• **作成課題**
『いりびと-異邦人-』の原作本編集者によるコラムを、示された最後の文の後から書き進めてください。

原作本編集者が語る
「小説・いりびと」と「ドラマ・いりびと」
制作秘話から、撮影論、演技論まで。
バラエティ豊かなライター陣が、
「いりびと-異邦人-」鑑賞に“あらたな視点”を加えるリレーコラム。
第二回目は、原作本編集者の兼田将成氏からお届けします。
「連続ドラマW いりびと-異邦人-」の原作者である原田マハさんは、二〇〇六年に『カフーを待ちわびて』で、第一回『日本ラブストーリー大賞』大賞を受賞され、デビューされました。同作はベストセラーとなり、映画化もされましたので、ご記憶の方もいらっしゃるのではないでしょうか。
原田さんと私の出会いは、東京・丸の内で行なわれた、同作の刊行記念サイン会でした。このサイン会をご縁に、私どもとの仕事が始まりました。

• **提供データ**
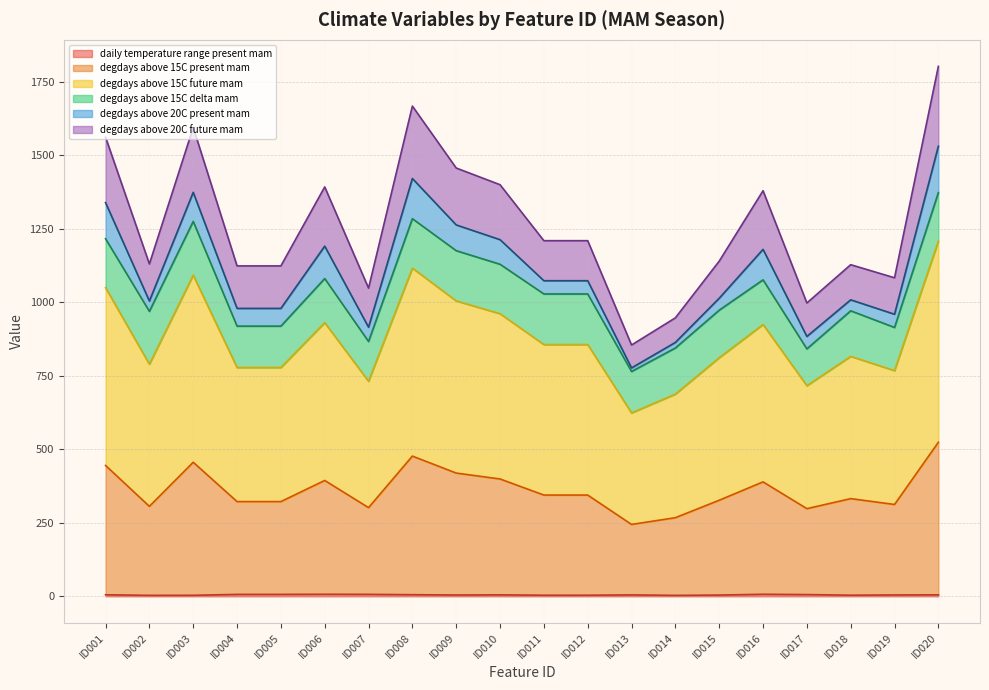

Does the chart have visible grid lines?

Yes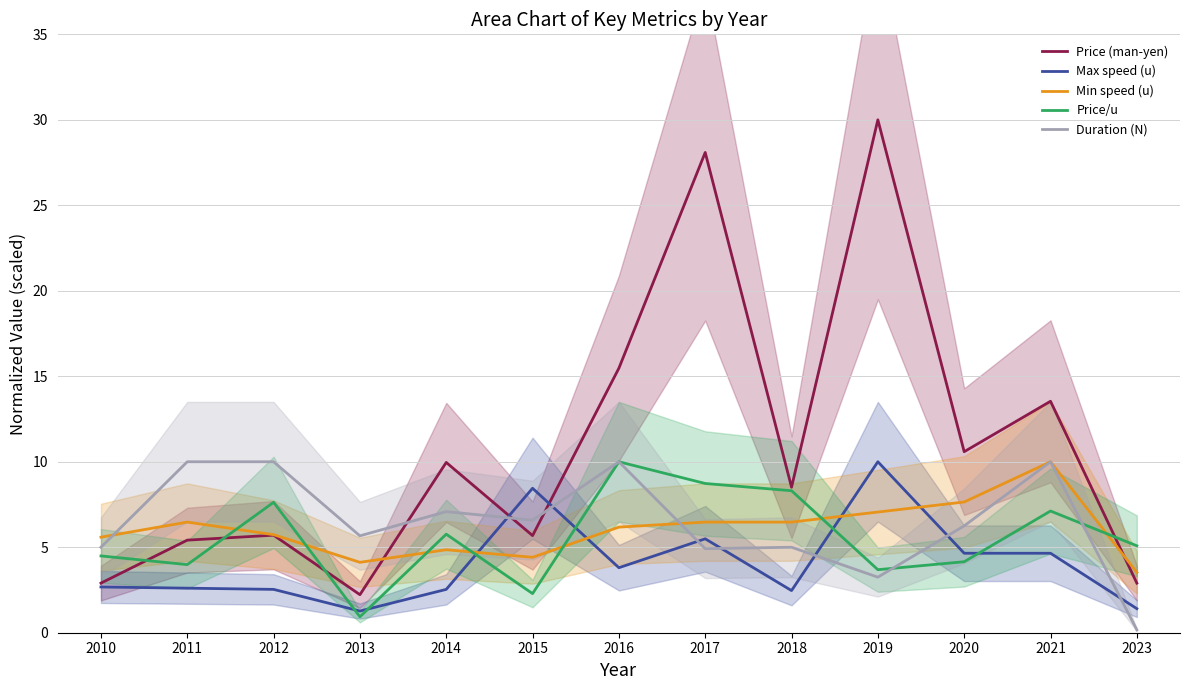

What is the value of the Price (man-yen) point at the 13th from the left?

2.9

• **出力**
デビュー以来、原田作品には、「向かい風のほうが、高く遠くまで飛べる」と言わんばかりに、どんな困難や逆境にも負けない女性たちの姿がありました。そんな彼女たちに明日への勇気を得た読者の方も多いと思います。そして、一連の原田作品の転機となったのは、二〇一二年の『楽園のカンヴァス』ではないでしょうか。原田さんは、作家になられる前、ニューヨーク近代美術館等でキュレーターを務められていたように、アートに関する造詣もたいへん深い方です。構想三〇年と原田さんがおっしゃるほど、満を持して刊行された同作は、アート・ミステリーの傑作と評され、以来アート小説の第一人者としてのご活躍をつづけておられます。そして原田さんにとって、この『異邦人(いりびと)』が、もう一つの転機であったと思います。
弊社からは、まず仕事や恋に悩む女性たちにエールを贈る『独立記念日』という作品を上梓いただきました。そして「次の連載は、何を?」と、原田さんに水を向けましたところ「京都にある純喫茶を営むマスターと、そこに集う人々の人情物語はどう?」とお話をいただき、すぐに、京都の喫茶店をめぐる取材が始まりました。しかし、連載第一回の玉稿が届いて驚きました。そこに書かれていたタイトルは、『異邦人』。玉稿を拝読すると、当初の構想とは全く異なる作品になっていました。ただ、その匂い立つような美しい一文から始まる作品を、夢中で読み終えたことを覚えています。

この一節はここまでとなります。